- Exercise text
# DVC Frequently Asked Questions



## Hilary

The DIS section on DVC FAQs can be found

here.


----------



## sian1966

hi hilary i am from swansea as well and have just discovered DVC but have'nt got a clue how it works. i know i have to buy points. how many points would £10,000 buy me. as there are 7 of us, myself, my 3 children, my son i law and my grandaughter (another grandaughter due in january) would this amount cover us for a fortnight a year or would we have to pay this amount every year. and what are the extras. we would like a fortnight in late october early november maybe every year or every other year. what i dont understand is can we have a holiday every year for this amount or is this a yearly fee. thanks in advance sian


----------



## Pootle

Hello Sian, and Welcome to the Disboards - not Hilary as you can see, but as I can't sleep this morning, decided to wade in with an answer.

- Exercises
A. Transcribe the DVC forum thread from "## sian1966" to "with an answer.".
B. Answer these questions from the DVC forum thread:
(i) According to Hilary, what section can be found through the link?
(ii) What town does sian1966 say she is from?
(iii) What forum does Pootle welcome Sian to?

- Material provided
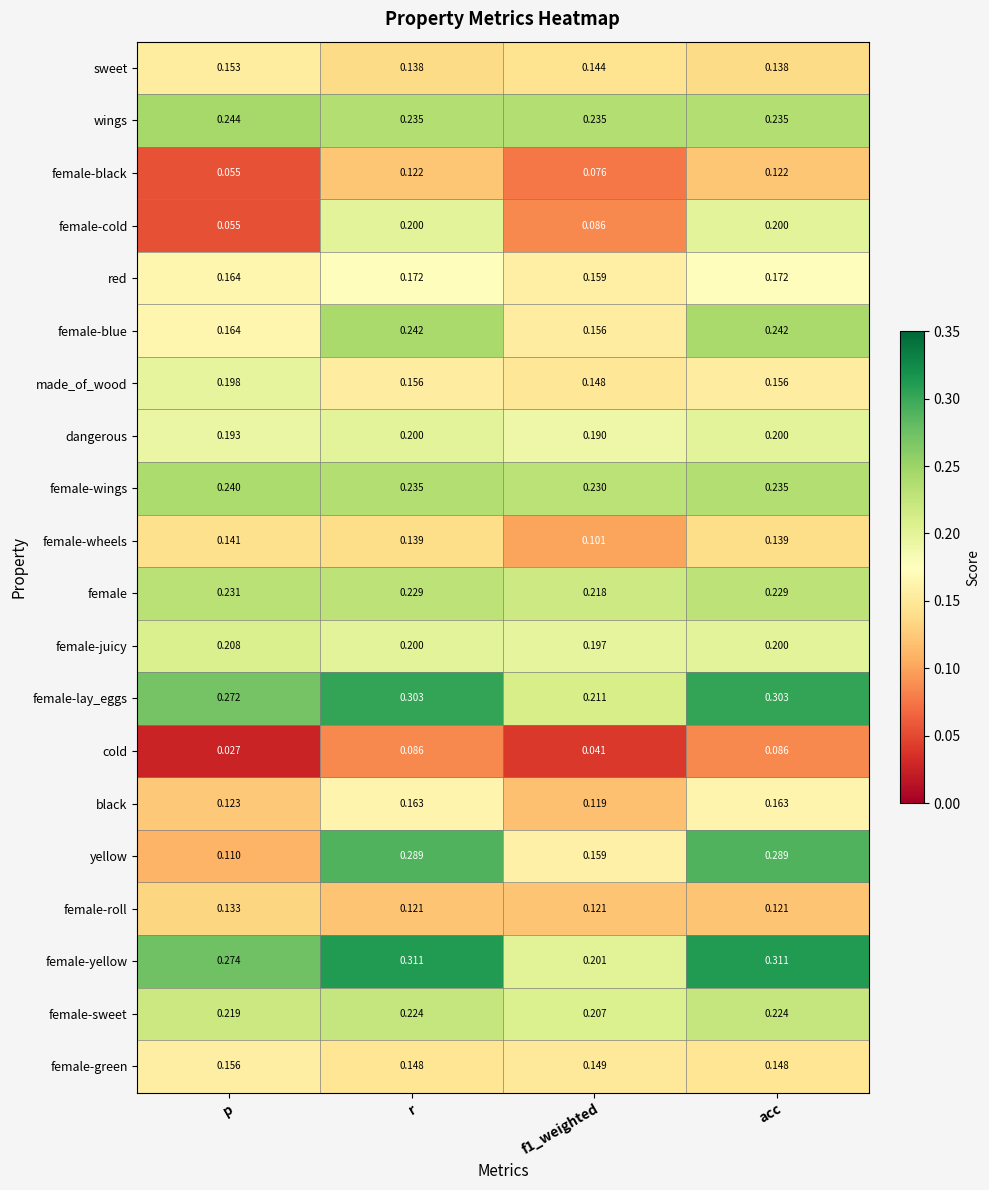

Which series has the largest range (max minus min)?

yellow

- Results by task
A.
## sian1966

hi hilary i am from swansea as well and have just discovered DVC but have'nt got a clue how it works. i know i have to buy points. how many points would £10,000 buy me. as there are 7 of us, myself, my 3 children, my son i law and my grandaughter (another grandaughter due in january) would this amount cover us for a fortnight a year or would we have to pay this amount every year. and what are the extras. we would like a fortnight in late october early november maybe every year or every other year. what i dont understand is can we have a holiday every year for this amount or is this a yearly fee. thanks in advance sian


----------



## Pootle

Hello Sian, and Welcome to the Disboards - not Hilary as you can see, but as I can't sleep this morning, decided to wade in with an answer.

B.
(i) The DIS section on DVC FAQs.
(ii) Swansea.
(iii) The Disboards.